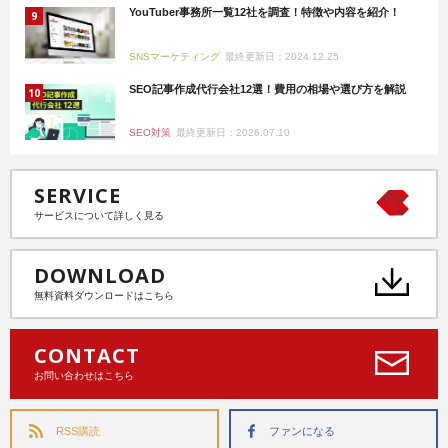
YouTuber事務所一覧12社を調査！特徴や内容を紹介！
SNSマーケティング
最終更新日：2024.12.25
SEO記事作成代行会社12選！費用の相場や選び方を解説
SEO対策
最終更新日：2026.07.10
SERVICE
サービスについて詳しく見る
DOWNLOAD
無料資料ダウンロードはこちら
CONTACT
お問い合わせはこちら
RSS購読
ファンになる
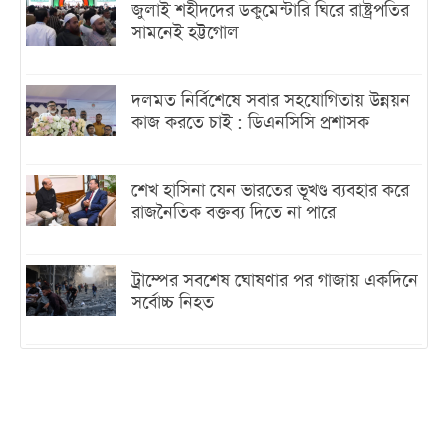
জুলাই শহীদদের ডকুমেন্টারি ঘিরে রাষ্ট্রপতির
সামনেই হট্টগোল
দলমত নির্বিশেষে সবার সহযোগিতায় উন্নয়ন
কাজ করতে চাই : ডিএনসিসি প্রশাসক
শেখ হাসিনা যেন ভারতের ভূখণ্ড ব্যবহার করে
রাজনৈতিক বক্তব্য দিতে না পারে
ট্রাম্পের সবশেষ ঘোষণার পর গাজায় একদিনে
সর্বোচ্চ নিহত
ইরানের সঙ্গে নতুন করে আলোচনায় বসছে
যুক্তরাষ্ট্র, জানালেন ট্রাম্প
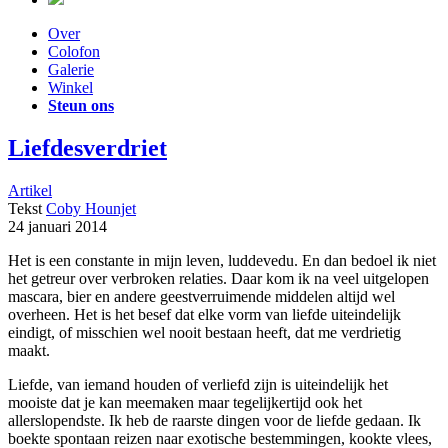
Over
Colofon
Galerie
Winkel
Steun ons
Liefdesverdriet
Artikel
Tekst
Coby Hounjet
24 januari 2014
Het is een constante in mijn leven, luddevedu. En dan bedoel ik niet
het getreur over verbroken relaties. Daar kom ik na veel uitgelopen
mascara, bier en andere geestverruimende middelen altijd wel
overheen. Het is het besef dat elke vorm van liefde uiteindelijk
eindigt, of misschien wel nooit bestaan heeft, dat me verdrietig
maakt.
Liefde, van iemand houden of verliefd zijn is uiteindelijk het
mooiste dat je kan meemaken maar tegelijkertijd ook het
allerslopendste. Ik heb de raarste dingen voor de liefde gedaan. Ik
boekte spontaan reizen naar exotische bestemmingen, kookte vlees,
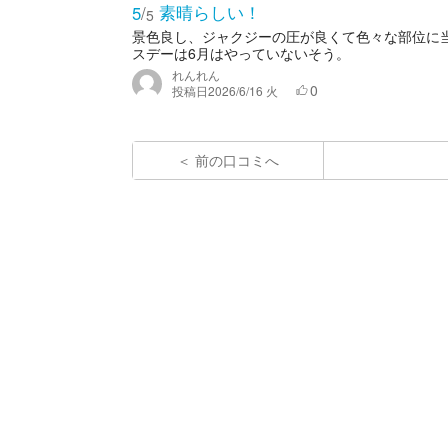
素晴らしい！
5
/
5
景色良し、ジャクジーの圧が良くて色々な部位に
スデーは6月はやっていないそう。
れんれん
0
投稿日
2026/6/16 火
前の口コミへ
════════════════════
→ **Your goal**
Leaving every picture behind, retype the entries above exactly, from the first line through the line with "সর্বোচ্চ নিহত", and stop there.

→ **Answer area**
YouTuber事務所一覧12社を調査！特徴や内容を紹介！
SNSマーケティング
最終更新日：2024.12.25
SEO記事作成代行会社12選！費用の相場や選び方を解説
SEO対策
最終更新日：2026.07.10
SERVICE
サービスについて詳しく見る
DOWNLOAD
無料資料ダウンロードはこちら
CONTACT
お問い合わせはこちら
RSS購読
ファンになる
জুলাই শহীদদের ডকুমেন্টারি ঘিরে রাষ্ট্রপতির
সামনেই হট্টগোল
দলমত নির্বিশেষে সবার সহযোগিতায় উন্নয়ন
কাজ করতে চাই : ডিএনসিসি প্রশাসক
শেখ হাসিনা যেন ভারতের ভূখণ্ড ব্যবহার করে
রাজনৈতিক বক্তব্য দিতে না পারে
ট্রাম্পের সবশেষ ঘোষণার পর গাজায় একদিনে
সর্বোচ্চ নিহত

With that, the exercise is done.